◆ **Required actions**
a. Translate this sentence from the discussion of Pennsylvania's Republican candidates into Spanish: "Party conventions with majoritarian nomination requirements are what I want."
b. In the discussion of Pennsylvania's Republican candidates, name every person mentioned by name in the paragraph beginning "McCormick would have cleaned up in the suburbs."
c. Carry the discussion of Pennsylvania's Republican candidates forward from its final sentence.

◆ **Text block**
▬▬▬
I've written an effortpost on the topic of Oz and Mastriano as representing more pure divergent strains of Trumpism. Here But it's vital to understand that Oz is at best a strain, and to note his other weaknesses as a candidate.

It's a little weird to me how you go in so hard on calling Swedenborgians a cult and part of Oz's inauthenticity when, in actuality, they're an ancient sect (admittedly kind of weirdo, but no moreso than modern sects like the Charismatics) with deep roots in the Mid-Atlantic region that date back to the Revolution. His affiliations with them is probably one of the most Pennsylvania parts of him.

The Youngkin nomination provides the path forward here. The Partisan primary is a worthless, broken system for choosing the candidates of a political party. It promotes selecting extremist candidates who underperform in general elections and isn't even particularly democratic.

Party conventions with majoritarian nomination requirements are what I want. The whole move away from powerful conventions was a stupid, mid-century feel-good move in the first place and it has been busily sabotaging our ability to govern ourselves ever since.

Trump was given a curated list to pull names from.

Mitch held a seat and Trump did what he was told. The one, huge, unequivocally great thing he did wasn't him, because you have to be delusional at this point to think Trump is good at doing anything but trolling the hell out of the libs.

Almost any other Republican would have won. Most other Republicans would also have won the popular vote, instead of squeaking through by the skin of their teeth.

So you think McCormick would have done better with which part of the electorate?

McCormick would have cleaned up in the suburbs and with independents, both groups Oz somehow managed to lose against a socialist loser with heart problems. McCormick codes as a business conservative in places that used to only elect business conservatives like the Philly collar counties. He would especially have had an easy time riding to victory over the brain dead if Lou Barletta were at the top of the ticket instead of Mastriano, who acted like an anchor, dragging the entire state party down with him.

McCormick may well still end up a Pennsylvania Senator. There's a lot of interest in having him run for Bob Casey's seat, although Casey is a tougher nut to crack than Fetterman was.

Mitt Romney didn't run in 2016, so...

Your claim is McCormick would do better than Oz in suburbs and independents except Oz polled ahead of him with those groups and did better with one them in the GOP primary. McCormick's demo was foxnews boomers who did vote for Oz in the general. Oz got killed not because of indep or suburbs, but because no working class people showed up to vote for him. This is why I think McCormick would have done even worse.

1.3 million people voted in the Republican primary, 5.3 million people voted in the general. Primary results don't mean much for the general, otherwise Mastriano wouldn't have gotten blown out everywhere.

it's convenient for the people who have been failing in PA

What's convenient is that, every time a horrid, worthless candidate gets pushed over the primary top by the Orangenfuhrer, their loss is always excusable by something. Even if those losses are totally discordant with how other elections in the state went, like Oz and Mastriano running hundreds of thousands of votes behind the GOP House candidates in PA, or how the AZ GOP Treasurer obliterated their Democratic opponent. There's always some excuse.
▬▬▬
◆ **Information provided**
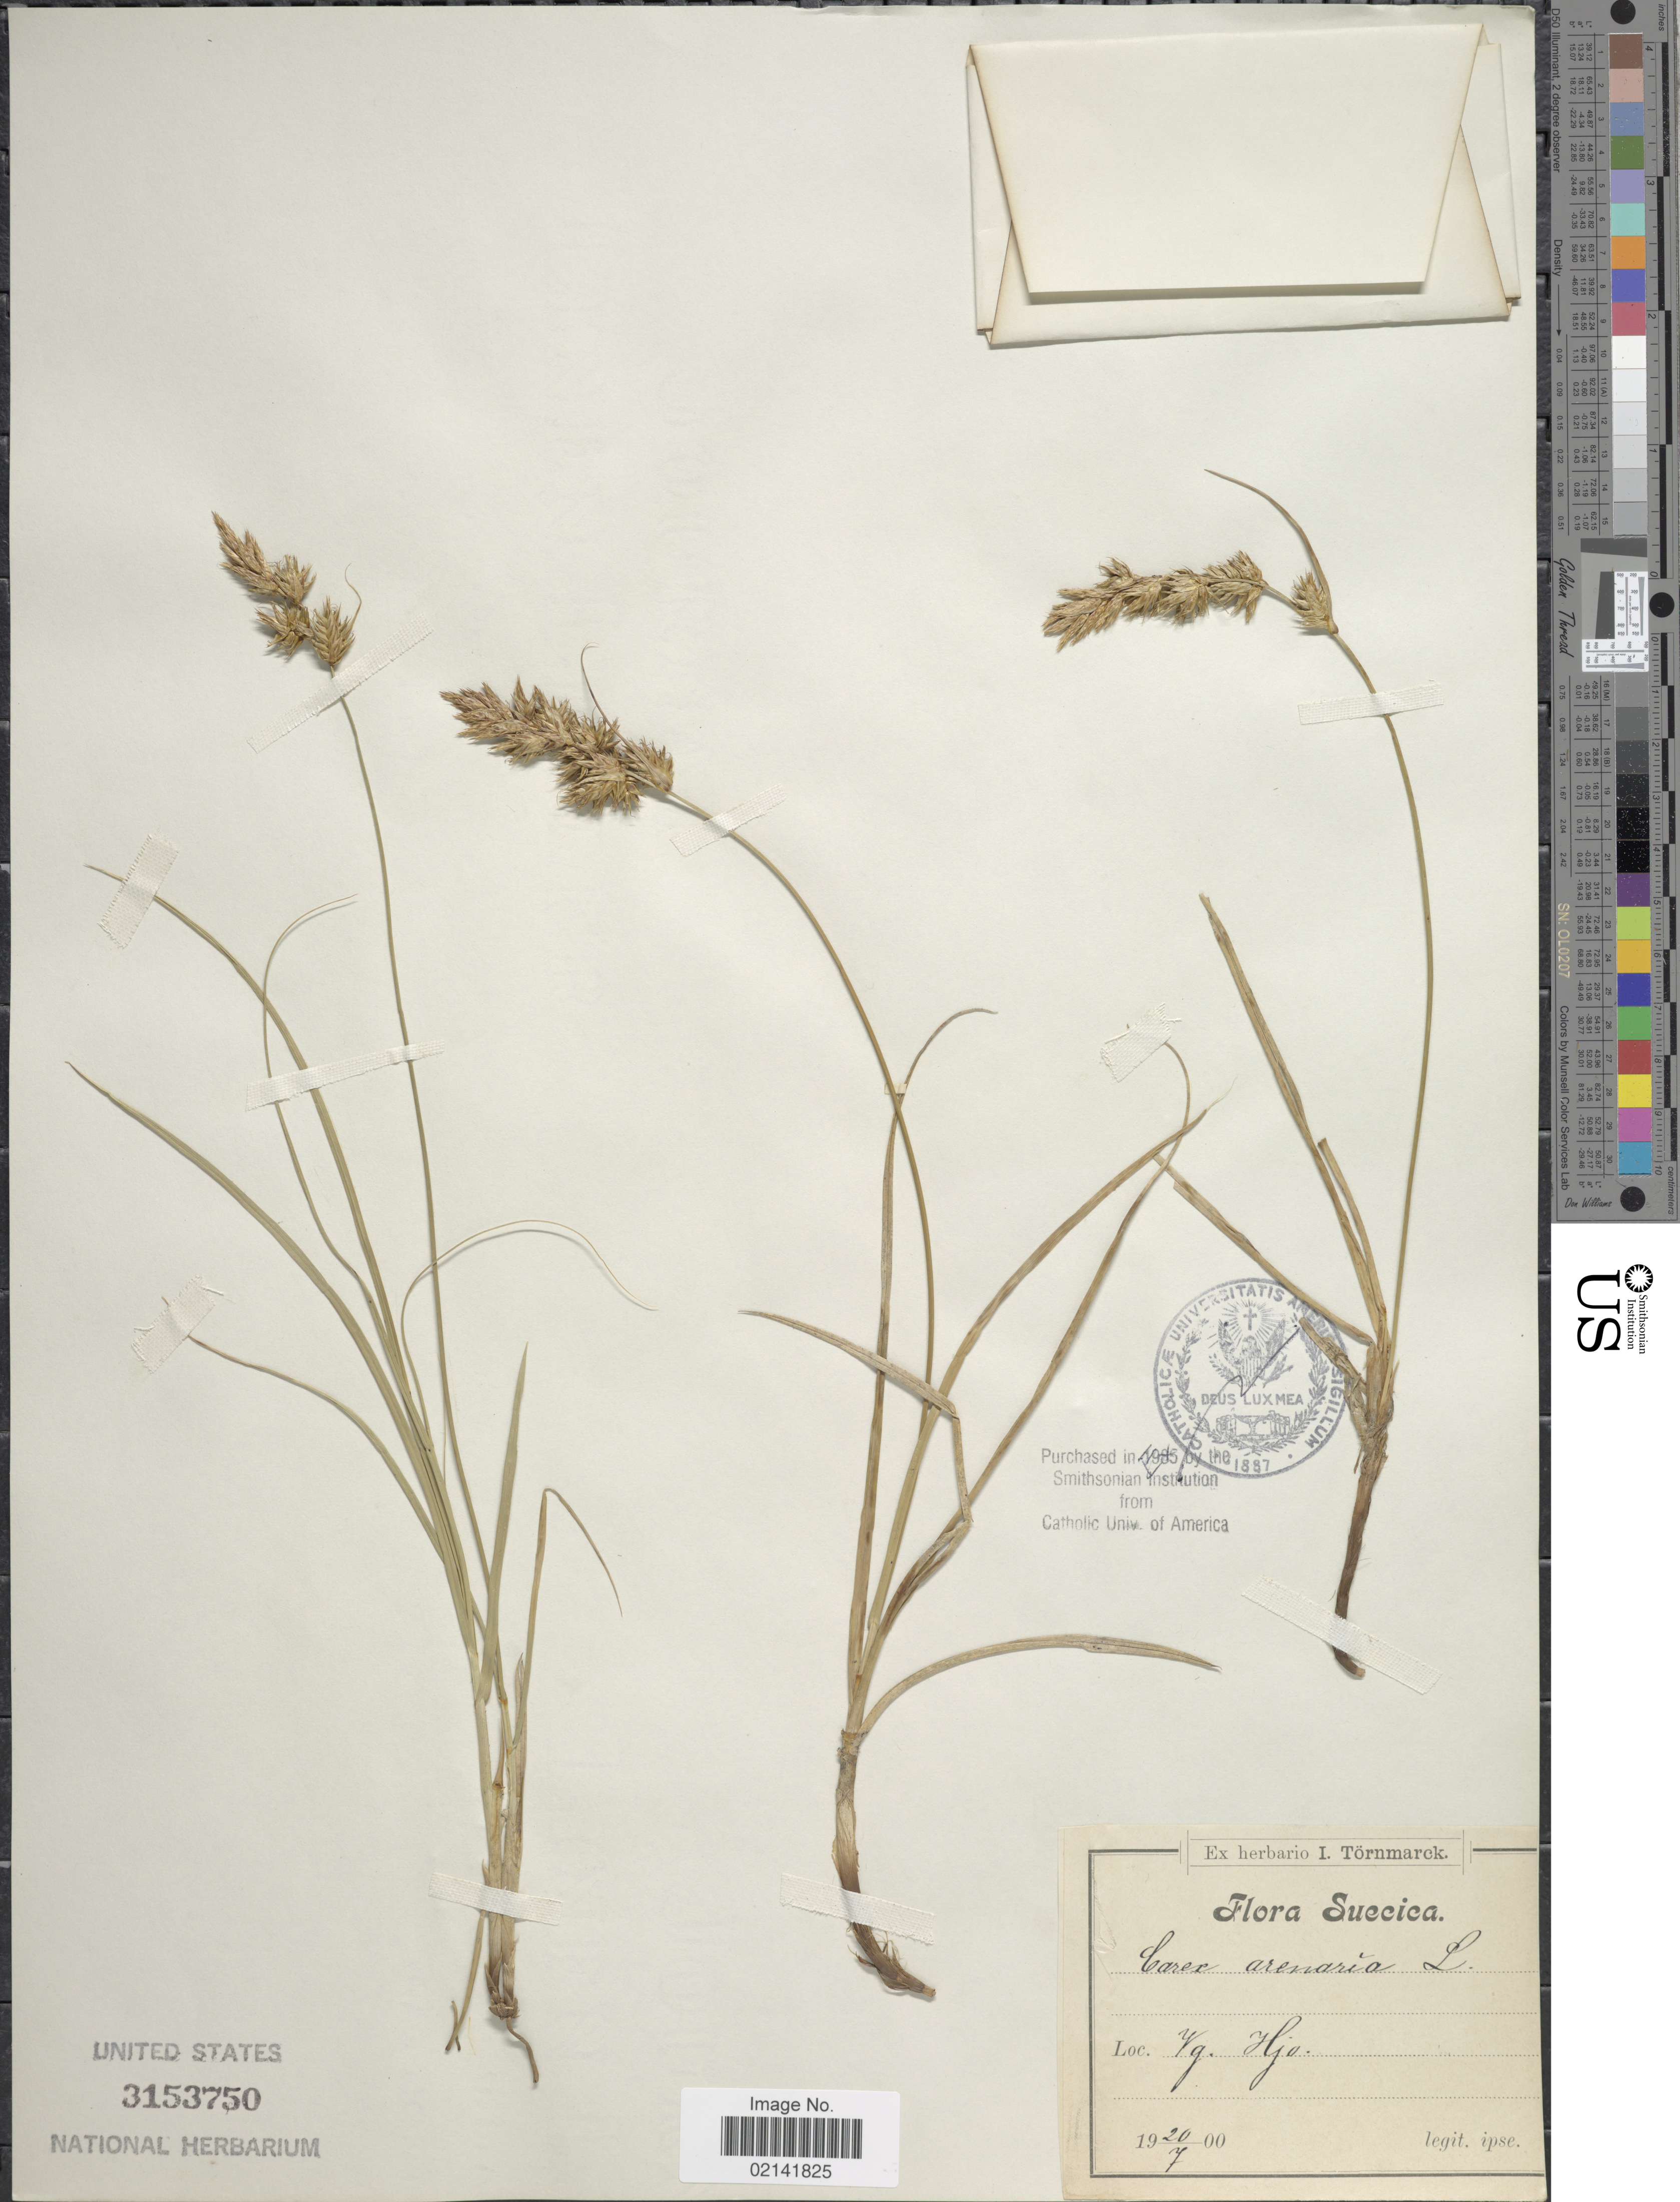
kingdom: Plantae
▬▬▬
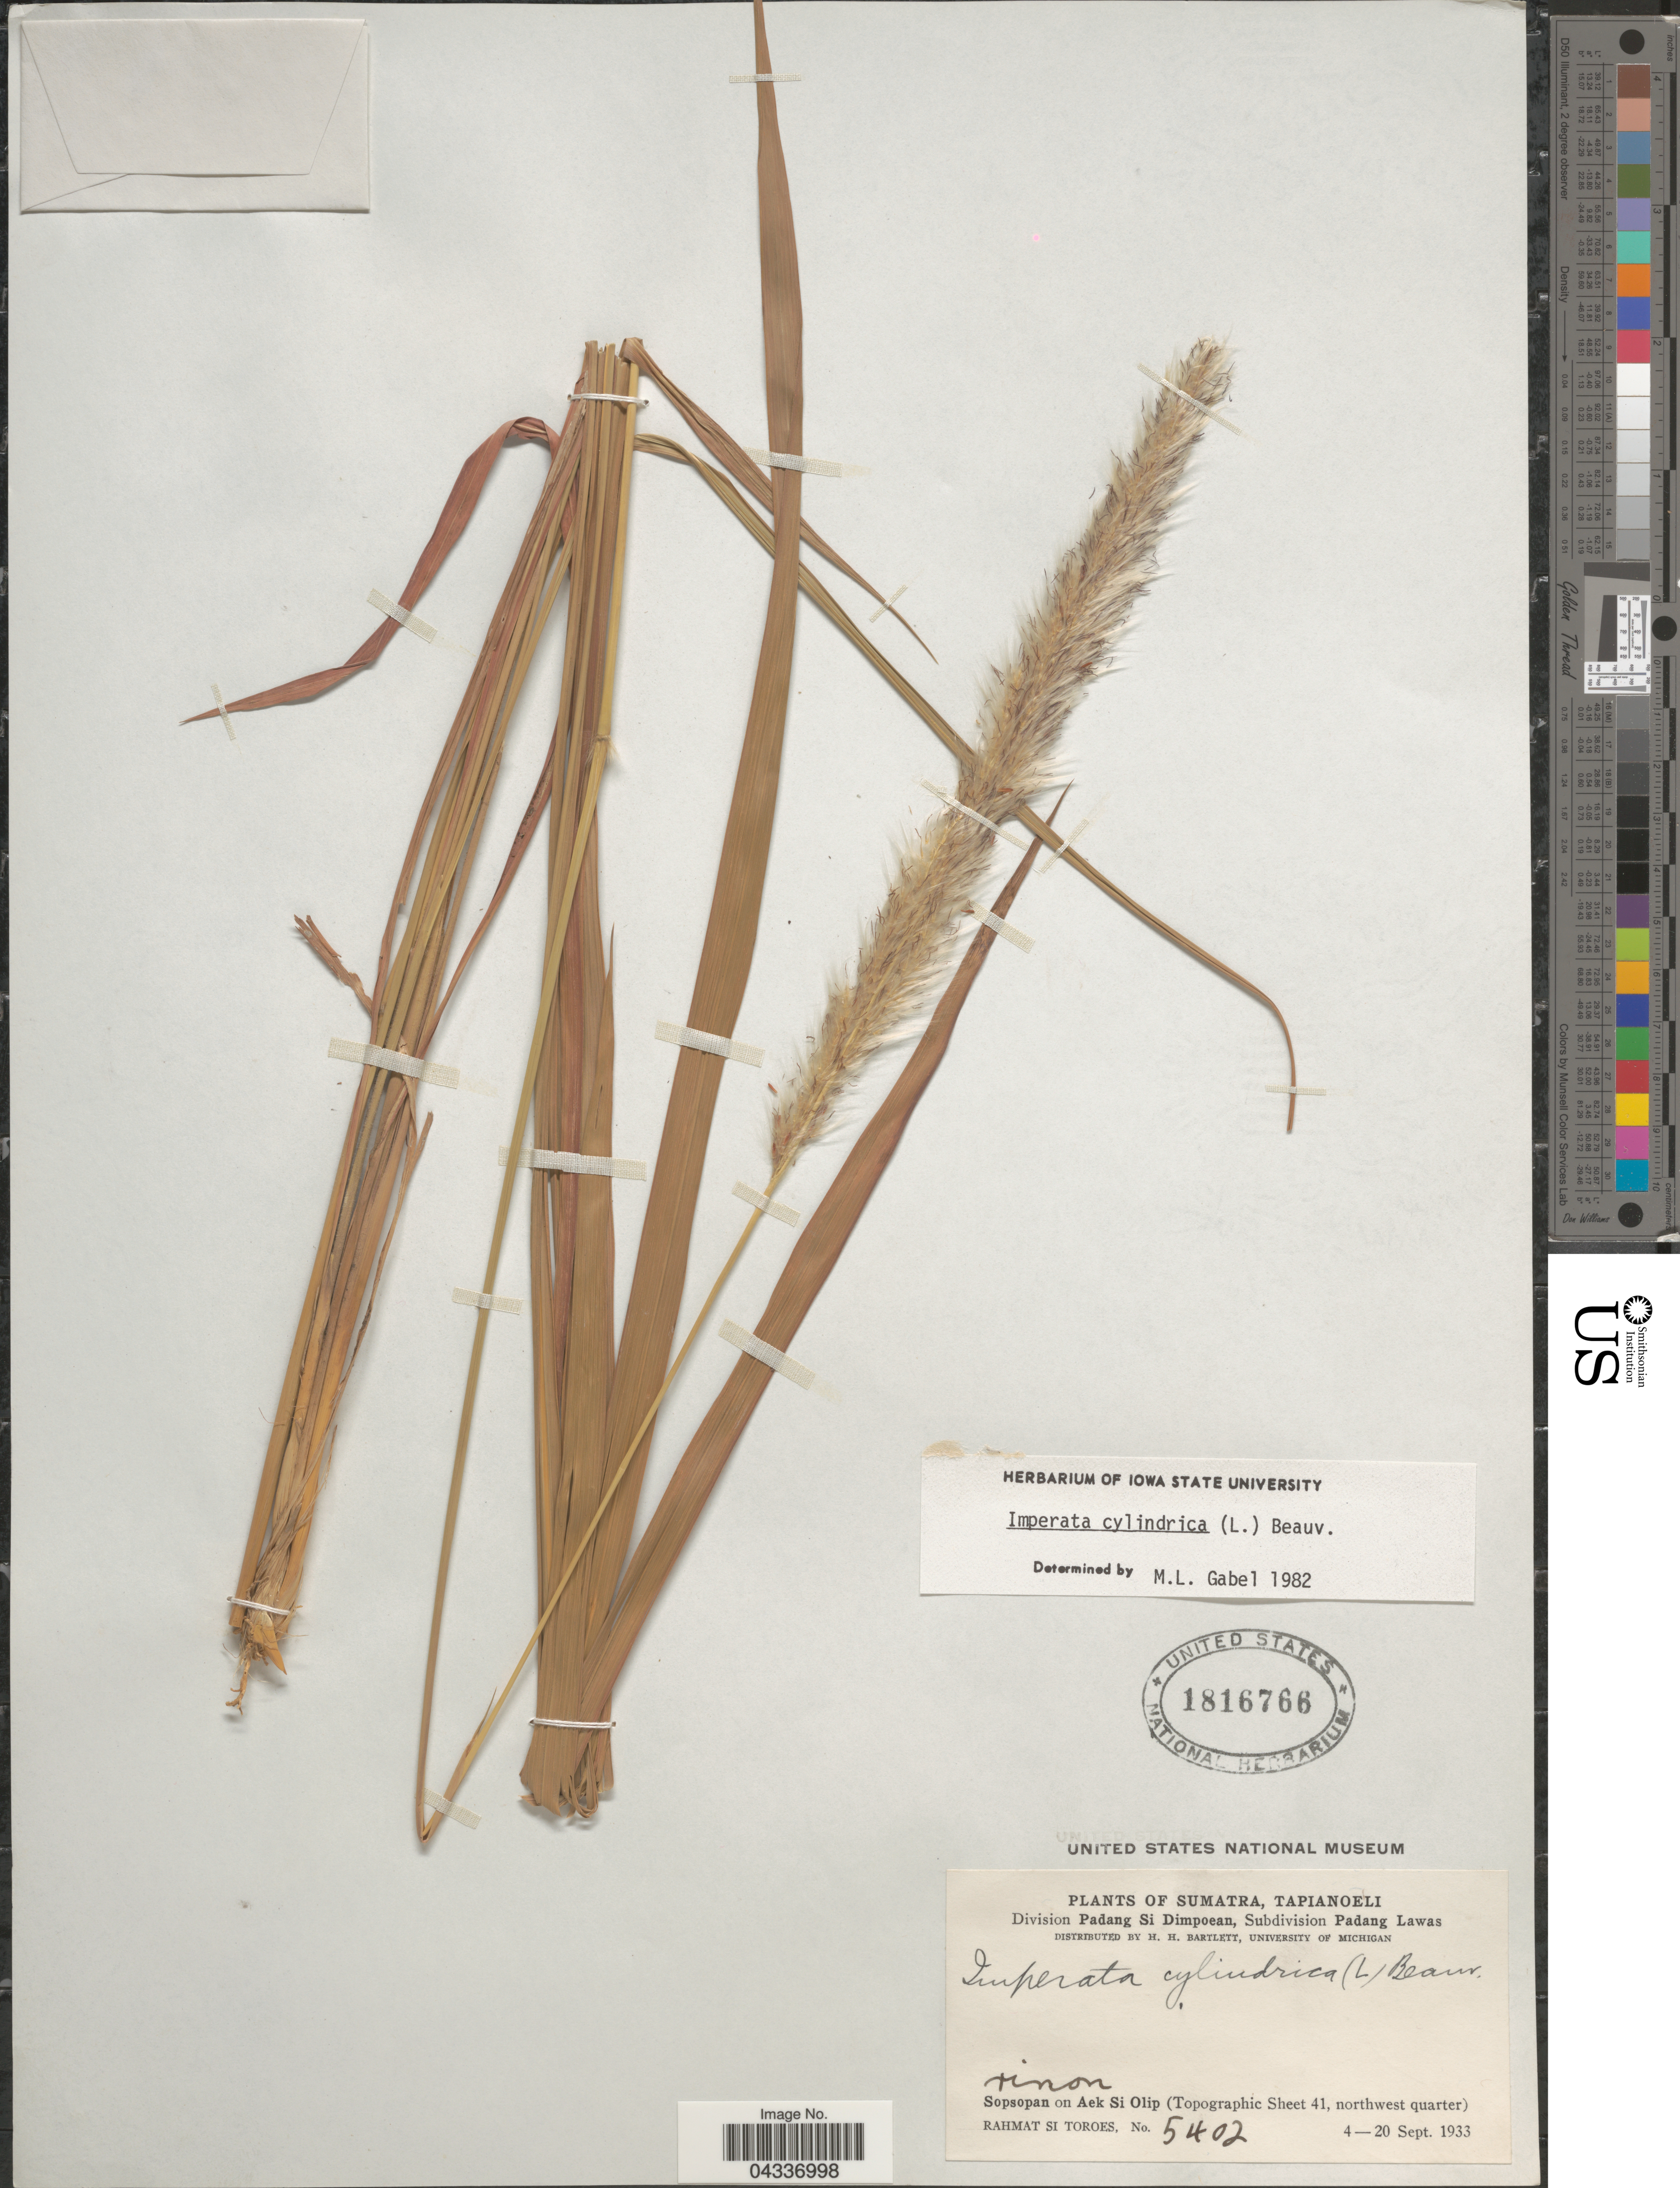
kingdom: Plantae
▬▬▬
◆ **The responses**
a. Las convenciones de partido con requisitos de nominación mayoritaria son lo que quiero.

b. McCormick, Oz, Lou Barletta, Mastriano

c.
Also, Trump's 2016 'get out the vote program' in PA...received fewer votes in PA than Obama, both times.

I actively do not trust real name accounts, and avoid real name forums, for that reason: if you’re making money I don’t trust you, if you’re not making money I suspect you’d like to that you’re just lurking on that pawn hoping for a promotion

I would say there's an exception for old people who have been on the internet for a very long time. Back in the 80's and 90's, it used to be a LOT more common for people to use their real names, just because there was no great perceived need for pseudo-anonymity.

What is it WaPo declares that Democracy dies in Darkness?

The common joke is that that is not a warning, but a mission statement.

This isn't burning the system down, this is getting the Democrats elected in 2024.

Personally, I think the organized efforts of the media, big tech, and the federal security apparatus to both conceal truths harmful to democrats and propagate lies harmful to Republicans is probably what, if anything, is going to get the Democrats elected in 2024.

It's kind of weird how that didn't get enough Democrats elected in 2022.

Or 2016.

Or 2014.

Or 2010.

I'm going to take a wild guess and say you probably think it's fine for the federal security services to collude with Twitter, facebook, google, and most major media corporations to manipulate the information available to voters.

Not particularly. I just don't think it's enough to win elections all on its own. A bit better distribution of votes and the GOP picks up 10 more House seats (the 10th closest seat last year was NC-13. The Dem won by a tad less than 9,000 votes out of 250,000 cast. Vote distribution across distributions based on turnout differentials and last minute independent swings and the like are a bitch. The Democrats complain about them constantly). Some saner Gubernatorial and Senatorial candidate choices and the GOP probably picks up a few governor's mansions (or refrains from losing them) and a Senate seat or two.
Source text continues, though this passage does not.